16-jährige Weltumseglerin Triumph von Käpt'n Jessica

Sieben Monate unterwegs, ohne Hilfe, ohne Unterbrechung, ganz allein: Jetzt ist die 16-jährige Jessica Watson nach ihrer Weltumsegelung wieder in Sydney angekommen. Sie ist die bislang Jüngste, die dies Mammutabenteuer wagte. Nun feiert sie ihren Sieg über Naturgewalten und Kritiker.

AP

Aus Sydney berichtet Julica Jungehülsing


Bis zuletzt bekam sie nicht genug vom Meer: Nach 210 Tagen auf See steuerte die australische Weltumseglerin Jessica Watson erst einmal an Sydney vorbei. Und ließ Tausende, die sie am Hafen willkommen heißen wollten, ein paar Stunden warten. "Wir hatten einfach unglaubliches Segelwetter da draußen", entschuldigte sie sich bei Premierminister Kevin Rudd, der sie schließlich vor der Oper begrüßte und zu "Australiens neuester Heldin" ausrief. Watson entgegnete: "Eine Heldin bin ich wirklich nicht! Lieber wäre mir, ich wäre ein Beweis, dass jeder viel erreichen kann."

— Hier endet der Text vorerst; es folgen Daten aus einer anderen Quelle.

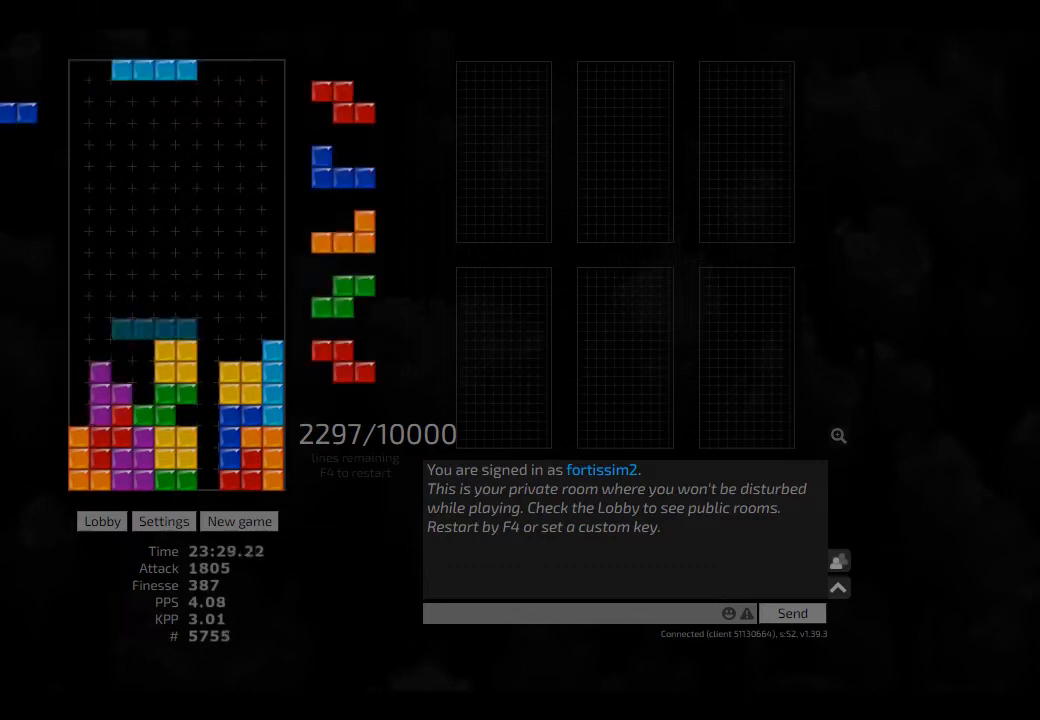
{"keys": ["cw", "left"], "events": [[42, "hd", "up"], [83, "cw", "down"], [125, "left", "up"], [208, "cw", "up"], [208, "hd", "down"], [250, "right", "down"], [292, "cw", "down"], [292, "hd", "up"], [333, "cw", "up"], [417, "cw", "down"], [458, "left", "down"], [500, "right", "up"]]}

Und erreicht hat sie einiges: Jessica Watson, 16, ist der jüngste Mensch, der je die Welt allein, ohne Unterbrechung und ohne Hilfe umsegelte. Hunderte Yachten hatten ihr pinkfarbenes Boot vom Typ S&S 34 gegen 14 Uhr Ortszeit in Empfang genommen, zwischen North und South Head - den Landzungen, die Sydneys Hafen begrenzen. Begrüßt wurde Watson auch von Wasser sprühenden Feuerschiffen, Kanufahrern und Motorbooten.

Begeistert über den pompösen Empfang ging sie an Land, die Beine noch wackelig, am Arm von Vater Roger und Bruder Tom. "Seltsam ist es schon, das Boot zu verlassen", sagte sie, "schließlich habe ich sieben Monate lang versucht, genau das zu vermeiden: über Bord zu gehen." Was ihr trotz heftiger Stürme und widriger Bedingungen gelang.

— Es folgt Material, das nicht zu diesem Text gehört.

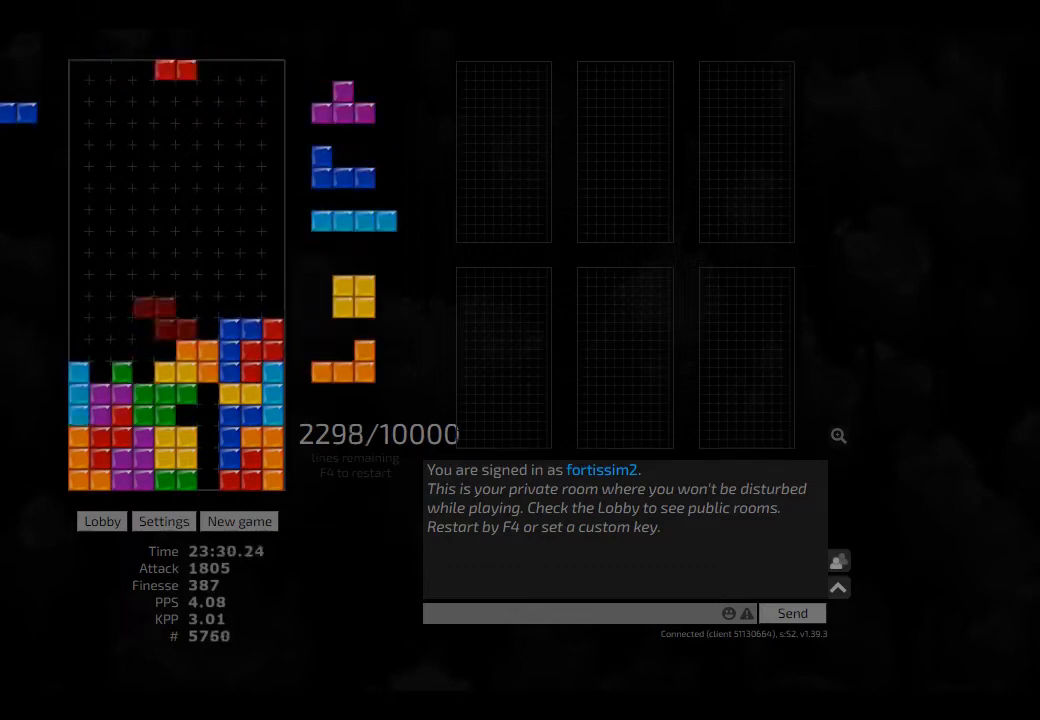
{"keys": ["hd", "left"], "events": [[83, "hd", "up"], [125, "ccw", "down"], [208, "ccw", "up"], [250, "hd", "down"], [333, "left", "down"], [417, "hd", "up"], [500, "hd", "down"]]}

Dank an die Eltern: "Ihr habt mich ziehen lassen"

Bei bestem Herbstwetter strömten Tausende an die Ufer, um einen Blick auf Boot und Kapitänin zu werfen. Einige Fans hatten sich komplett in Pink gekleidet, andere Fahnen bemalt. Vor allem Mütter schien die 16-jährige Seglerin zu faszinieren: "Mein Sohn ist 15 und schafft es kaum allein zum Supermarkt an der Ecke", sagte eine Frau mit rosa Jessica-Kappe am Hafen. "Ich hoffe, das hier kann ihn ein ein bisschen inspirieren."

Jessica dankte zwischen Umarmungen bewegt ihren Eltern: "Dafür, dass ihr mich habt ziehen lassen!"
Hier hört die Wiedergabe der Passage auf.